Only the lines from the opening of the material through the one containing "regiones involucradas, generando una derrama" should be reproduced, each exactly as it stands.

____

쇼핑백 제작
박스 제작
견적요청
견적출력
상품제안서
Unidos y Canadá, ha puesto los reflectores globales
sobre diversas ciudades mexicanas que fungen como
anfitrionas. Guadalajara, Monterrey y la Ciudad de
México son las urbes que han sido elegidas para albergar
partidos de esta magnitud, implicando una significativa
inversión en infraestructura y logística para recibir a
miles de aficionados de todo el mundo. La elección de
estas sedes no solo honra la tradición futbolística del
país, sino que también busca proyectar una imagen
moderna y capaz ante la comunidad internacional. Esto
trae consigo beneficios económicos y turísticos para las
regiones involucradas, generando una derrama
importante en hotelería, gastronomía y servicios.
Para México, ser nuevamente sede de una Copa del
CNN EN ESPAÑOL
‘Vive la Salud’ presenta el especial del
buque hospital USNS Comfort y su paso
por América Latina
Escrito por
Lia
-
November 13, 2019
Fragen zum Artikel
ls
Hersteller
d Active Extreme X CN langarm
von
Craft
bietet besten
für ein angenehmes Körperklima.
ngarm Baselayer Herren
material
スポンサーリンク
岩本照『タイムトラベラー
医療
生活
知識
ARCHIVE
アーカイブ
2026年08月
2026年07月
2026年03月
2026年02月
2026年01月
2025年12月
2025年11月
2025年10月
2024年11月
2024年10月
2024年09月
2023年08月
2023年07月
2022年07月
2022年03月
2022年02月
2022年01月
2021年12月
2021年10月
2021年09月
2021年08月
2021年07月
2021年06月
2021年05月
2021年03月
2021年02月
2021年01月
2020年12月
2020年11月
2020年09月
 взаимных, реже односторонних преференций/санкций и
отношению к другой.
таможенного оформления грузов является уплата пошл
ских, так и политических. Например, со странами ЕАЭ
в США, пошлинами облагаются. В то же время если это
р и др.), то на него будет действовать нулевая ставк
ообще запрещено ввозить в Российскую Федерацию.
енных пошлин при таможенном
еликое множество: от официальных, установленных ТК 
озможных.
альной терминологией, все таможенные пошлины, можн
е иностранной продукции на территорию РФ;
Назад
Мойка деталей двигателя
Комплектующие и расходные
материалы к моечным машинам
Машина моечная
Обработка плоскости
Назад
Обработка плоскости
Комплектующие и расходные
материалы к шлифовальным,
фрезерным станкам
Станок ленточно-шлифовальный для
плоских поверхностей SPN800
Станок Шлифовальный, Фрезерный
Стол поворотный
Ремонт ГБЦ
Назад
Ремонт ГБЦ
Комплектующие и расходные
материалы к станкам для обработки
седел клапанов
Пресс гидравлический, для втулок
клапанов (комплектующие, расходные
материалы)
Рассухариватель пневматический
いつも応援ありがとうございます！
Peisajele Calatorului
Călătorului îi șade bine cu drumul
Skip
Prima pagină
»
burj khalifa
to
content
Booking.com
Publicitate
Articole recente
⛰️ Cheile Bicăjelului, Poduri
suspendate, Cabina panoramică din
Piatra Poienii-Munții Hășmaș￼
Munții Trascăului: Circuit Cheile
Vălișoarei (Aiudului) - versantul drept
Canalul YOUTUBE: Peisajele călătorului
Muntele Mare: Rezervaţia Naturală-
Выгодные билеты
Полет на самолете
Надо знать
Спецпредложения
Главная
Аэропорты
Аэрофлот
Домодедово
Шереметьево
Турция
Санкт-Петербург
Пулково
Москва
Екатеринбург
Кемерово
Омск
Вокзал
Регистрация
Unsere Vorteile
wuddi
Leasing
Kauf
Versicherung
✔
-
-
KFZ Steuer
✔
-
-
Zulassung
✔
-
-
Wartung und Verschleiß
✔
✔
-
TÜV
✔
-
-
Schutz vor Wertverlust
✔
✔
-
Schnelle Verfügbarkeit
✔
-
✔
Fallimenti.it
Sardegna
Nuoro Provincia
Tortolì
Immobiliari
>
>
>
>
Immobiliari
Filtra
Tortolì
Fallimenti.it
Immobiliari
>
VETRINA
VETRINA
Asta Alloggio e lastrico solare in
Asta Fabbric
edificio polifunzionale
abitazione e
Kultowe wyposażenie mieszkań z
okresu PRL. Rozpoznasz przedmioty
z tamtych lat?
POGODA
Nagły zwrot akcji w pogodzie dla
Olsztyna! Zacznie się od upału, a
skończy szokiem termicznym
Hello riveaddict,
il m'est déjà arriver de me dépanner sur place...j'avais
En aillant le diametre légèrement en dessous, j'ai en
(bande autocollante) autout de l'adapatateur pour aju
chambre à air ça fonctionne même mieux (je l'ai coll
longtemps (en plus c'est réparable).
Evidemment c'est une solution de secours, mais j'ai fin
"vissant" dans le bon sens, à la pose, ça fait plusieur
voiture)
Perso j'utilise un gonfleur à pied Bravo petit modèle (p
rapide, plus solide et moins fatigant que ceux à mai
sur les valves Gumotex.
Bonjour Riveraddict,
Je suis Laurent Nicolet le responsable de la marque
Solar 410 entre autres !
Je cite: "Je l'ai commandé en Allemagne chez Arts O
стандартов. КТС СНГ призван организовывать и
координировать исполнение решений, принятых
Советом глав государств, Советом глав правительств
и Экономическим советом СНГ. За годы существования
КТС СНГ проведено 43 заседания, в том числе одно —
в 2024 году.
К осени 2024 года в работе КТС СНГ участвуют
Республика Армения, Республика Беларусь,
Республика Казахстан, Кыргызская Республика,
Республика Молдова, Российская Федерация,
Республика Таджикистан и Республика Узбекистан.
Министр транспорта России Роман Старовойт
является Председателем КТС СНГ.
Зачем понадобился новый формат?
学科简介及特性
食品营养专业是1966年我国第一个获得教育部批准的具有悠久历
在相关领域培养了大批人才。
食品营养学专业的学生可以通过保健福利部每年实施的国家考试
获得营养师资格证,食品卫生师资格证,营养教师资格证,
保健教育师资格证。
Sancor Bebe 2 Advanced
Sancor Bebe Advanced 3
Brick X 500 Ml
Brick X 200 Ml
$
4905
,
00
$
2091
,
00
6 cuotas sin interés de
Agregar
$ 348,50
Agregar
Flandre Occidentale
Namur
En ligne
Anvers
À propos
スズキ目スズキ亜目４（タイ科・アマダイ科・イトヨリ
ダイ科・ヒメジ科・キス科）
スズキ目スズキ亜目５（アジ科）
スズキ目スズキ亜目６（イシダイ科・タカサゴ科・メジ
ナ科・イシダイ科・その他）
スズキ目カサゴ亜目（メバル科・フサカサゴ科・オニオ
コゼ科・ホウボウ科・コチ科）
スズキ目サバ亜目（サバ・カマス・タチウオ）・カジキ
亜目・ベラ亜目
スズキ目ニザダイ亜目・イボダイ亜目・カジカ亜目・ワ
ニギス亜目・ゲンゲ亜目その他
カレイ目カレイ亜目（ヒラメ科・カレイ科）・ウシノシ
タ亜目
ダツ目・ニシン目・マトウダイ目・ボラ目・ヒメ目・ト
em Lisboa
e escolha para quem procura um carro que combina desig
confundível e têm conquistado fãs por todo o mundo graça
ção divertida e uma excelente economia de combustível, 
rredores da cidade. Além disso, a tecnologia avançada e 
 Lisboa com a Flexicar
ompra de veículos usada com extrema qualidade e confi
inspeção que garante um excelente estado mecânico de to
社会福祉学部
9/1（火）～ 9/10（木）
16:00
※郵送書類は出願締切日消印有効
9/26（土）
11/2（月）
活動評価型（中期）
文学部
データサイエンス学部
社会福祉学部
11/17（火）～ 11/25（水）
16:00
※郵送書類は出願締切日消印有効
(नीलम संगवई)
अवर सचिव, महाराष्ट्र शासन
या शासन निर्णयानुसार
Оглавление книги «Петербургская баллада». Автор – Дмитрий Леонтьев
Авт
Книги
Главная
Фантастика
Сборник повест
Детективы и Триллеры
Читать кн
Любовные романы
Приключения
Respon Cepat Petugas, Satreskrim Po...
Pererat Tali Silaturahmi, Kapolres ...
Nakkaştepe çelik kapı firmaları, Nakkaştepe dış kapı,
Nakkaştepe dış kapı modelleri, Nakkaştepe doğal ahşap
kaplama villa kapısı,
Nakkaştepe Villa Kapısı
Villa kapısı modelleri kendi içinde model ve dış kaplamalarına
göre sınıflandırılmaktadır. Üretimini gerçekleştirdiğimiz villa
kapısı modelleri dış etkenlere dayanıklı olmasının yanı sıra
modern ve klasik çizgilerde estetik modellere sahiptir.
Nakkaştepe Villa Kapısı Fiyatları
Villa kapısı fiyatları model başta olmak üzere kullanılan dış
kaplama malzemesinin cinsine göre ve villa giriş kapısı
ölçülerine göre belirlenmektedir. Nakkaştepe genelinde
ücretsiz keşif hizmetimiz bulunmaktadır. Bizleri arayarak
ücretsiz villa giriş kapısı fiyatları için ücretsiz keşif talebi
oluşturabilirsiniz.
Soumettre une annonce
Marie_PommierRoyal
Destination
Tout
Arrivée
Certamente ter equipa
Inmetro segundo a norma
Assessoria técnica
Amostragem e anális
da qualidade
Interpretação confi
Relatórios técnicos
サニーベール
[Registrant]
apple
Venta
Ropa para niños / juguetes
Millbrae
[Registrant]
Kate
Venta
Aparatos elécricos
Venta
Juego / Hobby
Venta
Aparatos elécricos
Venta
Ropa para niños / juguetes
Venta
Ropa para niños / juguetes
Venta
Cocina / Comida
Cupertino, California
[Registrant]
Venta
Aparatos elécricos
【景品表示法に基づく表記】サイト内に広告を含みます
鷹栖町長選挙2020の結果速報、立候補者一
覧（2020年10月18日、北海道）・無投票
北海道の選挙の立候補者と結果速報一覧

____

(Result below):
쇼핑백 제작
박스 제작
견적요청
견적출력
상품제안서
Unidos y Canadá, ha puesto los reflectores globales
sobre diversas ciudades mexicanas que fungen como
anfitrionas. Guadalajara, Monterrey y la Ciudad de
México son las urbes que han sido elegidas para albergar
partidos de esta magnitud, implicando una significativa
inversión en infraestructura y logística para recibir a
miles de aficionados de todo el mundo. La elección de
estas sedes no solo honra la tradición futbolística del
país, sino que también busca proyectar una imagen
moderna y capaz ante la comunidad internacional. Esto
trae consigo beneficios económicos y turísticos para las
regiones involucradas, generando una derrama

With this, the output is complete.